Train set, the numbers of unique tracks in all playlist:  229351


## 4.5 Modeling Using Cosine Similarity<a id='4.5_Modeling_Using_Cosine_Similarity'></a>

### 4.5.1 The Compressed Dot Product Algorithm <a id='4.5.1_The_Compressed_Dot_Product_Algorithm'></a>

In [12]:
# The Compressed dot product algorithm is only work for BINARY compressed vector
# Ex: compressed vector = [0, 3, 5, 6, 7] <=> Sparse vector = [1, 0, 0, 1, 0, 1, 1, 1]
# or compressed([1, 0, 0, 1, 0, 1, 1, 1]) = [0, 3, 5, 6, 7]
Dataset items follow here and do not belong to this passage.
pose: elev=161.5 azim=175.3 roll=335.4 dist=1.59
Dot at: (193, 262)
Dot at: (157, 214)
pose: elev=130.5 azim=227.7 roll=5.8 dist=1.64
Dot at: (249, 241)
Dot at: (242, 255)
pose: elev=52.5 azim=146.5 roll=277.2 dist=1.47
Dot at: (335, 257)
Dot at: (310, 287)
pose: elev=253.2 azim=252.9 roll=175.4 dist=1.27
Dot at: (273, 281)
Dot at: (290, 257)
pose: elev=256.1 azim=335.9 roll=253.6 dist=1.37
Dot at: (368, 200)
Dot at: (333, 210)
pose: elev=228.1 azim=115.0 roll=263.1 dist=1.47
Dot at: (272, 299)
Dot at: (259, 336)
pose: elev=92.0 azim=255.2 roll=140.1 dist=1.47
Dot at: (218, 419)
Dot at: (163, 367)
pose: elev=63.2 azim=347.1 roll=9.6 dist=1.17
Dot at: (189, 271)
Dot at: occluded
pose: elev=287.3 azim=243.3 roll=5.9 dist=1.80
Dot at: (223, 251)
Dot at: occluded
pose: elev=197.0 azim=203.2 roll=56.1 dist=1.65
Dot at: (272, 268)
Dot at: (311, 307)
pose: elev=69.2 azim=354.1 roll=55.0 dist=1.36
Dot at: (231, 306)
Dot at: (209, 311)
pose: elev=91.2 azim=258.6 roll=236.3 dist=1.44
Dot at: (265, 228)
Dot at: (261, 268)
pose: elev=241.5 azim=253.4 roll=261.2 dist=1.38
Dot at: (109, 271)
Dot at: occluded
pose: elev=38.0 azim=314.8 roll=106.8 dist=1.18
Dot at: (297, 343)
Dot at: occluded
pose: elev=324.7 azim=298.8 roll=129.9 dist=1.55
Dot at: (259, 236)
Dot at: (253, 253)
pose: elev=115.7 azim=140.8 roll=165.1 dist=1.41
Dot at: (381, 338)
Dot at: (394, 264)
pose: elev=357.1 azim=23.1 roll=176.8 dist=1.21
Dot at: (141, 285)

def compressed_dot_product(v1, v2):
    '''
    This function calculate the dot product of two sparse vector (with same dimensionality)
    @param: 
        vector1, vector2: list of the playlists that include that track
        
    @return: the dot product of 2 compressed vectors
    '''
    matched = 0
    n, m = len(v1), len(v2)
    #print(f"N = {n}, M = {m}")
    i , j = 0, 0
    
    while i < n and j < m: # create two pointers
        
        if v1[i] == v2[j]:
            matched += 1
            i += 1
            j += 1
        elif v1[i] < v2[j]:
            i += 1
        else:
            j += 1
        
        #print(f"matched = {matched}")
    
    return matched

v1 = [0,1,3,5, 10, 100, 999]
v2 = [0,5, 13, 207]
print(compressed_dot_product(v1, v2))
    

2


### 4.5.2 Cosine Similarity Between 2 Songs<a id='4.5.2_Cosine_Similarity_Between_Two_Songs'></a>

In [13]:
from sklearn.metrics.pairwise import cosine_similarity
from math import sqrt


# v1, v2 are compressed lists that represents sparse vectors 
# len(compressed(x)) = ||x||^2

def compressed_cos_similarity(v1, v2):
    return compressed_dot_product(v1, v2) / sqrt(len(v1) * len(v2))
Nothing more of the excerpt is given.